Hirsch was a Chicagoan through and through—he was born and raised there. He earned all of his degrees at the University of Illinois at Chicago. He wrote his dissertation under the direction of Gilbert Osofsky and Robert Remini; in 1983, it became The Making of the Second Ghetto: Race and Housing in Chicago, 1940–1960. The University of Chicago Press reissued this seminal book in 1998.

The Making of the Second Ghetto is justly seen as a classic in American urban history. Thomas J. Sugrue, now a leader in urban history at New York University, met Hirsch as a graduate student at Harvard, when Hirsch was a guest professor there. In a warm tribute to Hirsch, he noted that this book was groundbreaking in its analysis of the societal and institutional forces that produced racial segregation in Chicago’s housing. Hirsch’s research agenda was sparked by his personal experience with the Chicago riots following the assassination of Martin Luther King Jr. in 1968. Ta-Nehisi Coates, national correspondent for The Atlantic, concluded in a tribute to Hirsch: “If you want to understand modern Chicago, you can’t do without Hirsch’s work.”

Hirsch continued to engage Chicago’s urban politics and ethnic history throughout his academic career, contributing key entries to the Encyclopedia of Chicago as well as chapters on Mayor Martin Kennelly as a “mugwump” in the Chicago machine in The Mayors (1987) and “The Cook County Democratic Organization and the Dilemma of Race” in Snowbelt Cities (1990). He also engaged the literature on whiteness in immigration discourses in “E Pluribus Duo? Thoughts on ‘Whiteness’ and Chicago’s ‘New’ Immigration as a Transient Third Tier,” in a prizewinning article in the Journal of American Ethnic History.

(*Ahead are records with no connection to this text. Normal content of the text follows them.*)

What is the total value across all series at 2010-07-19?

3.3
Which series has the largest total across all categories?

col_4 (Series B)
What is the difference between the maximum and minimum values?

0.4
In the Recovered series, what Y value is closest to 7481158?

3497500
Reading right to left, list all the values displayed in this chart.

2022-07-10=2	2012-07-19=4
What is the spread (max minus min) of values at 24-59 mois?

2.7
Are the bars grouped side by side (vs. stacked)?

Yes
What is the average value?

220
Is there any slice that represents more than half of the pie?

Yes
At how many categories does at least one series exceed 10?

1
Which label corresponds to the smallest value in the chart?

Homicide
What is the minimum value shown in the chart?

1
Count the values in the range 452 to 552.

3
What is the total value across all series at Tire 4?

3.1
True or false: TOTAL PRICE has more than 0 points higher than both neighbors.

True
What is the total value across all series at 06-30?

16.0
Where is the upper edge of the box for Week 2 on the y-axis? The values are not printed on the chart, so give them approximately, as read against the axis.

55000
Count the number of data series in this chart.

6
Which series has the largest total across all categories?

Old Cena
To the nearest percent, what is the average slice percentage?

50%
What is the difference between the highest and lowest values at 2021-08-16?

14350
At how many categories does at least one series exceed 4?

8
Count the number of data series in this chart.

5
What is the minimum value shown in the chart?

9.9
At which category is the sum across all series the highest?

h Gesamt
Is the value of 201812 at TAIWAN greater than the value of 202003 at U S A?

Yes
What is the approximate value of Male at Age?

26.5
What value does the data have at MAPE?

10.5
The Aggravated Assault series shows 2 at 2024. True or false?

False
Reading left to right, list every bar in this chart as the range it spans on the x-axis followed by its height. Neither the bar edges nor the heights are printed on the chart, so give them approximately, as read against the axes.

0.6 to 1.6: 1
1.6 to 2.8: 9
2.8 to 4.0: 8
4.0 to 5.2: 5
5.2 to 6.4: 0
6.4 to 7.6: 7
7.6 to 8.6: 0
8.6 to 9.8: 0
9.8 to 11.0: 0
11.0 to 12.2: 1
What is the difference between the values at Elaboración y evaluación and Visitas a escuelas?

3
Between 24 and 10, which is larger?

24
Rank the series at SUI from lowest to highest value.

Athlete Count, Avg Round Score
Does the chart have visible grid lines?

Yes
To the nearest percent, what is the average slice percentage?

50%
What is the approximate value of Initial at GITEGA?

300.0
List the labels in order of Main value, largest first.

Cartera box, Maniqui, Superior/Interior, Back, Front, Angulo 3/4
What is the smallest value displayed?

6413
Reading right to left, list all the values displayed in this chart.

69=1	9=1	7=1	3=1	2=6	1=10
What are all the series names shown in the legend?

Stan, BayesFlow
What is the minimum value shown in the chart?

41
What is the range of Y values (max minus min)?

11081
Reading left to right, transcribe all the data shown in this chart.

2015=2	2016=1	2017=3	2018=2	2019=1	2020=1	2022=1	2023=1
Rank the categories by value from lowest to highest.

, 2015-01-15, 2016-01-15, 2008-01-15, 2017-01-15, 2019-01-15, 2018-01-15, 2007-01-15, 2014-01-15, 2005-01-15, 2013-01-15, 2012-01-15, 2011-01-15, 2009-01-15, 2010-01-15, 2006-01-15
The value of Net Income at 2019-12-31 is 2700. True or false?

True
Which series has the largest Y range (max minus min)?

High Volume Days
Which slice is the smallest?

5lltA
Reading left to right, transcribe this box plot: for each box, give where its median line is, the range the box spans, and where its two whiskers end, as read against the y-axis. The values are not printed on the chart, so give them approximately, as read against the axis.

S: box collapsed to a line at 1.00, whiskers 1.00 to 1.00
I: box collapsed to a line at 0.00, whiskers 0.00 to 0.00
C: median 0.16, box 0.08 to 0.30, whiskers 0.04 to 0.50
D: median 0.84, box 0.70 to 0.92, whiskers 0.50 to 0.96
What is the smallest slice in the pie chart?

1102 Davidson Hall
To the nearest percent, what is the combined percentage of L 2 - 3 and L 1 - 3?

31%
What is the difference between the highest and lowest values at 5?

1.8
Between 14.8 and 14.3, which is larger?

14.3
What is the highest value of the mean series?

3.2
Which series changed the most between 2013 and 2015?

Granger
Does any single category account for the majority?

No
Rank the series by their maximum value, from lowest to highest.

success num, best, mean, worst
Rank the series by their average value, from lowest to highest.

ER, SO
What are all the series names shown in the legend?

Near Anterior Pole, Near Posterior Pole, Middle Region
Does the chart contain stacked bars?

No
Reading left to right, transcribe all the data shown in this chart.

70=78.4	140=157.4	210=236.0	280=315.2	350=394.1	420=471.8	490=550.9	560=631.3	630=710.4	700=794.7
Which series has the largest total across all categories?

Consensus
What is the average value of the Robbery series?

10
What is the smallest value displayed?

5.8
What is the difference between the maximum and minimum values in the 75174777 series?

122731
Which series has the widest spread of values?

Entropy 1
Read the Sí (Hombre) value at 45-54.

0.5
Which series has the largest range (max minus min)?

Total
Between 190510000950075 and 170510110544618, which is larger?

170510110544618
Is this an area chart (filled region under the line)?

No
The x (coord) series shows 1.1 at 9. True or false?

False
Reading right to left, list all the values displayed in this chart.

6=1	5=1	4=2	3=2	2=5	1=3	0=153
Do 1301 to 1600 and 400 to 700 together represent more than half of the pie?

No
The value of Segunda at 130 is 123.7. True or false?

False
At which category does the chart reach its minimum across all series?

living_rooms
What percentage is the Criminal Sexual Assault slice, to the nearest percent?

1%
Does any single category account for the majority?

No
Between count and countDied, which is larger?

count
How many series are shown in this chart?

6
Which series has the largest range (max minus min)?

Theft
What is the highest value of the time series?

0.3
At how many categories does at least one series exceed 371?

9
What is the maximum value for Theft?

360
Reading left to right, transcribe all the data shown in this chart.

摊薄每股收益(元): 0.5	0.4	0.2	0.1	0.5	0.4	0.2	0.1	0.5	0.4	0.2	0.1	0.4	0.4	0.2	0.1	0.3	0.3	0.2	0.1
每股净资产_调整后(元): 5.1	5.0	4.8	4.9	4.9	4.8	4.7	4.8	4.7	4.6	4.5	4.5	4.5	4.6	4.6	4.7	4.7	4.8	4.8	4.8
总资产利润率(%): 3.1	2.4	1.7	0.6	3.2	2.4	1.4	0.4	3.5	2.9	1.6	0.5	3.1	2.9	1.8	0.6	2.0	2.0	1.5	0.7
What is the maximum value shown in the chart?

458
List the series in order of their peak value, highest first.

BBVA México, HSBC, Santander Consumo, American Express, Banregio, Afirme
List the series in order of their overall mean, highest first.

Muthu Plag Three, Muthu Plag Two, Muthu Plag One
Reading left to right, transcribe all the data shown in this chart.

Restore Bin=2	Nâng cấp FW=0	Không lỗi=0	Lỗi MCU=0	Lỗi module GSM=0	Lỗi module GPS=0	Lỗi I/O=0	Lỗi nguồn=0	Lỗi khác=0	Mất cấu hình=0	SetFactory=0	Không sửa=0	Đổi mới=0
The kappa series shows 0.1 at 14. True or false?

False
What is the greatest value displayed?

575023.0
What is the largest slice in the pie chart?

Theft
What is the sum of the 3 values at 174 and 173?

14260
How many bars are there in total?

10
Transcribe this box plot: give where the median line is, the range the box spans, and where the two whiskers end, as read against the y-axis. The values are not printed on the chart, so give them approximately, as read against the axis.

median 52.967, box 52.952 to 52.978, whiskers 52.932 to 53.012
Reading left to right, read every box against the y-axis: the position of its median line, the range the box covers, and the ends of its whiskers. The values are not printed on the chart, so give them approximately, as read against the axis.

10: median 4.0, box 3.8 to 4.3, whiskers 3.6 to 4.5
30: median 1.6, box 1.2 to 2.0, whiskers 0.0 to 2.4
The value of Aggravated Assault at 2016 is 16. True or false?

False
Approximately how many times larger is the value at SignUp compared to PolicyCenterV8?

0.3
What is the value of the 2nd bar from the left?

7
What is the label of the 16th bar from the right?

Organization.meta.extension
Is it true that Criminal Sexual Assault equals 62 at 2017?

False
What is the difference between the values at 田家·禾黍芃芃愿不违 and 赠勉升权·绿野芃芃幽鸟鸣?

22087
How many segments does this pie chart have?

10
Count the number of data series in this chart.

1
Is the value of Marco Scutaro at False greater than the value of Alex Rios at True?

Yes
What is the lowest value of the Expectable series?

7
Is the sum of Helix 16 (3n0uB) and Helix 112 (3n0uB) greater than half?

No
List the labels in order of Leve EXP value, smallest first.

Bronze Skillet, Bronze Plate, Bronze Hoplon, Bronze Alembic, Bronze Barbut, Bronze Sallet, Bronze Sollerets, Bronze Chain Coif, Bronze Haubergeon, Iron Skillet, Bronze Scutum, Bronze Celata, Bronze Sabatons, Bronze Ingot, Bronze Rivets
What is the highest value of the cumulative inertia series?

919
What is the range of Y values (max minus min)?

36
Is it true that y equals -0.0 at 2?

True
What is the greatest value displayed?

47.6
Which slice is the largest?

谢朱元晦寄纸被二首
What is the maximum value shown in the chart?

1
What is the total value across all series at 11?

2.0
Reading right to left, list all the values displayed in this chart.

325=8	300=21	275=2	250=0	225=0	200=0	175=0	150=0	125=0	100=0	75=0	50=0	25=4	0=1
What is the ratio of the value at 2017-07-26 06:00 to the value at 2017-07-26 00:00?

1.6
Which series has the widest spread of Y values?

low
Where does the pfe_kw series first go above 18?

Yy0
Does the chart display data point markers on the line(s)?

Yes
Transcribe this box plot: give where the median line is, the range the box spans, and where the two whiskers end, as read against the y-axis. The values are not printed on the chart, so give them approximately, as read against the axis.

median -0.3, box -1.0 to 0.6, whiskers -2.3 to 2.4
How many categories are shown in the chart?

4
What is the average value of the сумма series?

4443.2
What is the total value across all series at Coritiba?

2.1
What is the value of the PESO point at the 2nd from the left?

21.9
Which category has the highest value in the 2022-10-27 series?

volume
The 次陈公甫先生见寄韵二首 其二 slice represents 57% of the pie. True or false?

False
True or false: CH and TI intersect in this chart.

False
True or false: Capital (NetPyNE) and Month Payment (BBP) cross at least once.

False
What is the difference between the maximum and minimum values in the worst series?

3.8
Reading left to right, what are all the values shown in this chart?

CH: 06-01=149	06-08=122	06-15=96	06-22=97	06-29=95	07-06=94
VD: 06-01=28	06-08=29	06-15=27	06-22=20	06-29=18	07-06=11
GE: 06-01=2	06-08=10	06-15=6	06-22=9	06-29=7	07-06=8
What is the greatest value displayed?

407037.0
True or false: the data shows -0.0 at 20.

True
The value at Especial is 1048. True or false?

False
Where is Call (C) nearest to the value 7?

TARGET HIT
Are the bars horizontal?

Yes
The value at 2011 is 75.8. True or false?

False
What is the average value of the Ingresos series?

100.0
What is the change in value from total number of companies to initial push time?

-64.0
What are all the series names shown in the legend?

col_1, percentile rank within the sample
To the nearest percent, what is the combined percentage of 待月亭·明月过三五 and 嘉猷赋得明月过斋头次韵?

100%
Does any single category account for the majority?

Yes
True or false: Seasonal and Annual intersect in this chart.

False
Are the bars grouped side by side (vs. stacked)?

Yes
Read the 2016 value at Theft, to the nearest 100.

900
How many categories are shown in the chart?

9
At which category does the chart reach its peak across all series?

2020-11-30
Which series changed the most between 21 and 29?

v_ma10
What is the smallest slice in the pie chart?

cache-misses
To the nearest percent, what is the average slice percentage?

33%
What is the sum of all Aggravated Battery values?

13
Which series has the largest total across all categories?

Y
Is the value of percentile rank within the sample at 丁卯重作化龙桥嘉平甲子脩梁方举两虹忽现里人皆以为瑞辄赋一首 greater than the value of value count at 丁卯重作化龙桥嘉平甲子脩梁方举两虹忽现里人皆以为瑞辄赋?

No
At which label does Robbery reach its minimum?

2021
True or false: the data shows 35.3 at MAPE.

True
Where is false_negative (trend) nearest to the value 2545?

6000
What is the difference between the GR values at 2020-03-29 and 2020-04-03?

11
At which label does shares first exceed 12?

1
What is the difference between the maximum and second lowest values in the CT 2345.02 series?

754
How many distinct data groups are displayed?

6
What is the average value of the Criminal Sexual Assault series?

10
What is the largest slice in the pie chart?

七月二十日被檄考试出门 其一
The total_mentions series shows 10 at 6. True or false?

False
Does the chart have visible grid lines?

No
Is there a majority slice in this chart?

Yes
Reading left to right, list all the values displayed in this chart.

Spending his academic life in New Orleans, Hirsch applied his lessons about the politics of race and segregation from Chicago to the Crescent City. With his colleague and mentor at UNO Joseph Logsdon (himself a Chicagoan), he co-edited another classic in urban history: Creole New Orleans: Race and Americanization (1992). With his essay “Harold and Dutch: A Comparative Look at the First Black Mayors of Chicago and New Orleans” (1997), he presented initial work on a book about “Dutch” Morial, the first black mayor of New Orleans, a project his health did not allow him to finish. Experiencing Hurricane Katrina in 2005, he contributed to a special issue in the Journal of American History (2007) the key essay “Fade to Black: Hurricane Katrina and the Disappearance of Creole New Orleans.”

Arnold Hirsch’s work on race relations and housing segregation in American cities after World War II defined the field and played a seminal role in urban history. Chicago and New Orleans were his premier “laboratories,” but his work echoes far beyond these two cities.